Cal Poly’s Modern Languages and Literatures Department will show a series of German films for students interested in a deeper analysis of the culture.
“A Nation Through the Lens: Historic Events in German Film” will showcase 11 films Wednesdays 8 p.m. to 10 p.m. in the Fisher Science building, room 287. This year’s theme pertains to certain historical and political events within German history.
German department adviser Corinna Kahnke, with an academic background in modern German literature and culture, started the movie nights last year which reach out to all genres of film from love stories to horror.
“The films are a way to supplement the different German classes that I teach, in terms of language, literature and to get a feel for the culture and customs,” Kahnke said. “This is done in a pleasurable way by setting up such film nights.”
Students studying German are assigned three cultural events, and viewing one of the movies enables the student to complete the assignment, but also encourages a deeper learning environment, Kahnke said.
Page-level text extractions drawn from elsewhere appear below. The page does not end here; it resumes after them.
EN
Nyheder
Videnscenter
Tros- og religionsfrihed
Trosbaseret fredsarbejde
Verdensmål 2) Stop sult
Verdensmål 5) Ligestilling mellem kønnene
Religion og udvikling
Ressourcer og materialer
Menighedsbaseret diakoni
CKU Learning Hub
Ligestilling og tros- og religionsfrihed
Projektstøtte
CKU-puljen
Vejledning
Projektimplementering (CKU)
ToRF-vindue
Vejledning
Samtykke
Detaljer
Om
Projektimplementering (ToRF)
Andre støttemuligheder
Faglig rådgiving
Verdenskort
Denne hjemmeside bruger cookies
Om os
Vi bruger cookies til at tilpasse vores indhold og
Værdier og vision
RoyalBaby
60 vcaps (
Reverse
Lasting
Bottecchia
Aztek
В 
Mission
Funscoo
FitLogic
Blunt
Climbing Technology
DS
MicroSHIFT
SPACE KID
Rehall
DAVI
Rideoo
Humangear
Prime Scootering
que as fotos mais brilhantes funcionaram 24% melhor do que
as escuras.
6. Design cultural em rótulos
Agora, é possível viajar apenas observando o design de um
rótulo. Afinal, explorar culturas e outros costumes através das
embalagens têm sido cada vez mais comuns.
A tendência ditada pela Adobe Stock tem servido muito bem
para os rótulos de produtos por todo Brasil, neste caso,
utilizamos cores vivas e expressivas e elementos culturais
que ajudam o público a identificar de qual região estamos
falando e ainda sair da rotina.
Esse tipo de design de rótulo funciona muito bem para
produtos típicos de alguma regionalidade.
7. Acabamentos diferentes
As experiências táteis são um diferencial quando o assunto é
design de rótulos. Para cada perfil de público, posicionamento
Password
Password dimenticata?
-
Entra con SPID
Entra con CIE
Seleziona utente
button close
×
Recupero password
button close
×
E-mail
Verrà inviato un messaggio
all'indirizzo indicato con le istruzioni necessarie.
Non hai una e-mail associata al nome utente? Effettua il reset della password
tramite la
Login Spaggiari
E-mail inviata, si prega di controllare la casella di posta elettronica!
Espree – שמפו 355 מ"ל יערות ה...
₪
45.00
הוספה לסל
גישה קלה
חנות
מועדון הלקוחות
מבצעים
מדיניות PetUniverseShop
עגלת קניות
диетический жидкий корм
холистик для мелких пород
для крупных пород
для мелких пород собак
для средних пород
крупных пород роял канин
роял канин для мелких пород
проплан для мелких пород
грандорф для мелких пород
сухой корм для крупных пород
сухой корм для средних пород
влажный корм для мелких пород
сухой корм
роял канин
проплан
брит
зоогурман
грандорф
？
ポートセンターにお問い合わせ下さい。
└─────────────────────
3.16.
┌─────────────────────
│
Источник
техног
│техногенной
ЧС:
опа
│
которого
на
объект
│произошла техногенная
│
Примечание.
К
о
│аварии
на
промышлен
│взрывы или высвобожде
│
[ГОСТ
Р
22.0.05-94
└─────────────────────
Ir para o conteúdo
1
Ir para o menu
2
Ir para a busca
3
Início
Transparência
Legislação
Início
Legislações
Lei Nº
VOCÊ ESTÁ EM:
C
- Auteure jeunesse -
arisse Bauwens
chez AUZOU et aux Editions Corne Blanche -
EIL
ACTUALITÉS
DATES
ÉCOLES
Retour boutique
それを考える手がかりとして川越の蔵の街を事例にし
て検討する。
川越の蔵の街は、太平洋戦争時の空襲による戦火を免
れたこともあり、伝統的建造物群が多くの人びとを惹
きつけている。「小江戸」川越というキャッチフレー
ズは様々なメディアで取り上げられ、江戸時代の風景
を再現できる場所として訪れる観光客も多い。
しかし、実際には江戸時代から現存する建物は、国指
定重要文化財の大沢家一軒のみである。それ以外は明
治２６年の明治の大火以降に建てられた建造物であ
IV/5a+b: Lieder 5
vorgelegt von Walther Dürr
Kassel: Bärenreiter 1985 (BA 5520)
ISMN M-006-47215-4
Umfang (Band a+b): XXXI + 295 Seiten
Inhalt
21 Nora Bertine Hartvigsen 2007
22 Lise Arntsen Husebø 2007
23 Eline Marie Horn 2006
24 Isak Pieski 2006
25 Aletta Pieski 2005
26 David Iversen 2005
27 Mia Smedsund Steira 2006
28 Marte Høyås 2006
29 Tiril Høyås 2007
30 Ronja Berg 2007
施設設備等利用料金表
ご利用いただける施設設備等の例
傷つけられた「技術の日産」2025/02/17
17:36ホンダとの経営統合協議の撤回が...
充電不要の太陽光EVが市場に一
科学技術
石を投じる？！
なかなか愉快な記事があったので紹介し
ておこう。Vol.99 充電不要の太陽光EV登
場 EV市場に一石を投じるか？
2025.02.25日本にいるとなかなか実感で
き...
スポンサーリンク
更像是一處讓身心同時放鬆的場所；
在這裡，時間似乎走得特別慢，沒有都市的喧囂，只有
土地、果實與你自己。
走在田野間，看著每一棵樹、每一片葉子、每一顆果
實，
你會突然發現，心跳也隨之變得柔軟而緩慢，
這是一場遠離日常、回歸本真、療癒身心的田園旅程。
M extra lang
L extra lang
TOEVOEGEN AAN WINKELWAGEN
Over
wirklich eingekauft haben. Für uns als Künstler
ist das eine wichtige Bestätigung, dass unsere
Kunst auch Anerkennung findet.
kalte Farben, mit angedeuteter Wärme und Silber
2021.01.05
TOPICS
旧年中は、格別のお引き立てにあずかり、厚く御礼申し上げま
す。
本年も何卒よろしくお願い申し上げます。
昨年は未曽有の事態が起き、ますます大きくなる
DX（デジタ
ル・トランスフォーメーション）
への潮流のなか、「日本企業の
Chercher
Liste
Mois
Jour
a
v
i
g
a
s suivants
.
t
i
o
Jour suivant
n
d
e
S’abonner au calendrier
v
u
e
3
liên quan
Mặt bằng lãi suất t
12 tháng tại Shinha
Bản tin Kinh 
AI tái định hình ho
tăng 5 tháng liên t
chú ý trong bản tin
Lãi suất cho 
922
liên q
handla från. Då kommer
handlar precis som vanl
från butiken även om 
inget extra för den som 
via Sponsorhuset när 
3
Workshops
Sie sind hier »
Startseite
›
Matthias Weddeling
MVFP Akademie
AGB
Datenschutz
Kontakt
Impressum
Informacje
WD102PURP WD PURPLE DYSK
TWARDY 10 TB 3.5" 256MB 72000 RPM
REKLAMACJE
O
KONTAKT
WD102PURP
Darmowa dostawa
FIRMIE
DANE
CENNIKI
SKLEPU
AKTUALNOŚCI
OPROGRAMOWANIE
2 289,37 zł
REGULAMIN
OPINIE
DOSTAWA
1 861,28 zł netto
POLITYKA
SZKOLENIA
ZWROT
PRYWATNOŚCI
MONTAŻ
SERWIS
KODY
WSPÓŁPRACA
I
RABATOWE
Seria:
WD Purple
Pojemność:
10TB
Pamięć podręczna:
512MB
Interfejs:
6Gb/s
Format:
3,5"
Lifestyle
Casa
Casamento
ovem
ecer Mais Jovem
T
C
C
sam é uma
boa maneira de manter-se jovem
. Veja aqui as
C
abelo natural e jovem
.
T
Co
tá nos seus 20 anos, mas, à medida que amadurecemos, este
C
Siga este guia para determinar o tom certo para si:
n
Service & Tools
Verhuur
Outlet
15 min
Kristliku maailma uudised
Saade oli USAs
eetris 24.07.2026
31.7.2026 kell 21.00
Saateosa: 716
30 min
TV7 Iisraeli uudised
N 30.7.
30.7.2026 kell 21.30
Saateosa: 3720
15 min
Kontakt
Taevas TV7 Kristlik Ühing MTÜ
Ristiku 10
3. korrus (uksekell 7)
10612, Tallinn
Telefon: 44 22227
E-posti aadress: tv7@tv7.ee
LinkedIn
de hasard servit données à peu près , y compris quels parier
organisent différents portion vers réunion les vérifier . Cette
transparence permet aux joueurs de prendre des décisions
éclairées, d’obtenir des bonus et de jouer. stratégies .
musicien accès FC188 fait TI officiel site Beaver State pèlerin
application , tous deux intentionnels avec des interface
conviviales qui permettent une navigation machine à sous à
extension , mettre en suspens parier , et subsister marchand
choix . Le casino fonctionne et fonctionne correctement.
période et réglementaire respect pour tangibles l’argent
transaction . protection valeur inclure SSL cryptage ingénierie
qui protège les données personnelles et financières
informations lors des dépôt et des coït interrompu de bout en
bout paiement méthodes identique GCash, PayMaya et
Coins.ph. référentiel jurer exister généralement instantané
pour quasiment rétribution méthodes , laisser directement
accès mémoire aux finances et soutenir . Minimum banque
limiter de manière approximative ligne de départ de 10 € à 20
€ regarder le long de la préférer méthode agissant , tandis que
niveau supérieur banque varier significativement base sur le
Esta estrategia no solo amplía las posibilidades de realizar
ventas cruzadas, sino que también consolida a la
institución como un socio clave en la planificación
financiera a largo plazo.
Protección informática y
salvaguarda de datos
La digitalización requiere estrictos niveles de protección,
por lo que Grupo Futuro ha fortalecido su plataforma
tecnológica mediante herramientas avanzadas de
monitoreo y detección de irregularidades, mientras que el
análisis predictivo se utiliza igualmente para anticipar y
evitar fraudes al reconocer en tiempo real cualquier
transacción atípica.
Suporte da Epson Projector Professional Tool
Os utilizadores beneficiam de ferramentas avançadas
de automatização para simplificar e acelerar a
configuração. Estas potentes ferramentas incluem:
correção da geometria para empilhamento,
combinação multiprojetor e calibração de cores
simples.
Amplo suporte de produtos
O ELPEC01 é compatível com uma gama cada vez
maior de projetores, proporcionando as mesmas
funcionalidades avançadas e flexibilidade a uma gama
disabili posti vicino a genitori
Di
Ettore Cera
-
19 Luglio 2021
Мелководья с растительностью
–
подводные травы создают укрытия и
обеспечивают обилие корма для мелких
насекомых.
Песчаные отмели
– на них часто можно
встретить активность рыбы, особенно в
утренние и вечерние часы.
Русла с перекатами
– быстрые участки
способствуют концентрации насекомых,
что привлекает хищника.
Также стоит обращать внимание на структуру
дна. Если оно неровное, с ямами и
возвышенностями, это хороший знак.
“The last couple of nights have been focusing on German history, and the last movie we saw pertained to Nazi propaganda, with a paragraph in English to explain the situation,” business sophomore Lauren Young said. “It was very educational and gives me the chance to learn about a new culture in an aspect that I’d never heard of before.”
Young, who is pursuing a German minor, said the movie nights offer an out-of-classroom experience.
“It helps me because the movies are in German, and then there’s English subtitles, so I get to hear phrases that reiterates the German language for me,” Young said.
Kahnke’s German culutre, titled “From Flappers to Facists: Weimar Republic Germany” inspired this year’s movie night theme.
“The films provide a wider look at German history, and range in depiction from a film we screened titled ‘Comedian Harmonists’ which were the first German boy band,” Kahnke said. “Other films pertain specifically to the modern 20th century.”
The films are screened based on the connection with the courses Kahnke teaches, but he urges students from all majors interested in German culture to participate in these movie nights, even if just to practice listening to the language while looking through the eyes of German filmmakers.
“Students have been very interested, and most of them will be from German classes, or from the other language departments,” Kahnke said. “People want to get a feel for European cinema, versus the Hollywood cinema that one is used to.”
Movies will include 2007 Oscar winner “The Lives of Others” and 2003 Golden Globe nominee, “Good Bye Lenin!”
The movie nights began Jan. 14, but six viewings remain and everyone is welcome to join each screening. The next movie night is Feb. 18, showing “Legend of Rita” about a radical West German terrorist who abandons the revolution and settles in East Germany.
“We learn a lot in the classroom, but you get to learn a lot about the German culture that we would have never been able to cover,” Young said. “These movies really open new doors that I would have never heard of.”